-- Opening Marker --

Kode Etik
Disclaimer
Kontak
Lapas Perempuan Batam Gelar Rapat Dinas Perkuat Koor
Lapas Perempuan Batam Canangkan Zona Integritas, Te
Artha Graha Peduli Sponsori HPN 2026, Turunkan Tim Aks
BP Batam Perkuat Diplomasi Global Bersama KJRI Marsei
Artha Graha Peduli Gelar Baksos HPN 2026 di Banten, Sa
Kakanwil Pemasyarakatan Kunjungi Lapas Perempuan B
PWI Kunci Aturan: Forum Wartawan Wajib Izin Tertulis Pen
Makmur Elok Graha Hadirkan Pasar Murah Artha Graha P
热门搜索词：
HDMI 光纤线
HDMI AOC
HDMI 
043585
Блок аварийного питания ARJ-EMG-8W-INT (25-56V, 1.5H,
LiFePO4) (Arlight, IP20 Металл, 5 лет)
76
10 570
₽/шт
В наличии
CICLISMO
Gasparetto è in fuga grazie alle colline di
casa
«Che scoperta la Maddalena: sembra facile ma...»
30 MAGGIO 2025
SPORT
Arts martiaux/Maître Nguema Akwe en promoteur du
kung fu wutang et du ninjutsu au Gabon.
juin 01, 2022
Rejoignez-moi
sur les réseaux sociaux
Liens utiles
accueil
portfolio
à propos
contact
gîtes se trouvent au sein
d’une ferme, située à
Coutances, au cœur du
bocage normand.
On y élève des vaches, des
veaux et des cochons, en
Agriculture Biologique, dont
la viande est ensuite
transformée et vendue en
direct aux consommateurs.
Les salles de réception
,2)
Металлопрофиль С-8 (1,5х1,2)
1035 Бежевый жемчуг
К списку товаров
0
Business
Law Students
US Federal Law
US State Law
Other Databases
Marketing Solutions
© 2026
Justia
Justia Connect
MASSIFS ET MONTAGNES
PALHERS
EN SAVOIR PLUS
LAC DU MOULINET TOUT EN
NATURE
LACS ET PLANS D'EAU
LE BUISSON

-- Closing Marker --

Try it: Pick out every line in the listing above that contains the word "Perkuat".

Answer space:
Lapas Perempuan Batam Gelar Rapat Dinas Perkuat Koor
BP Batam Perkuat Diplomasi Global Bersama KJRI Marsei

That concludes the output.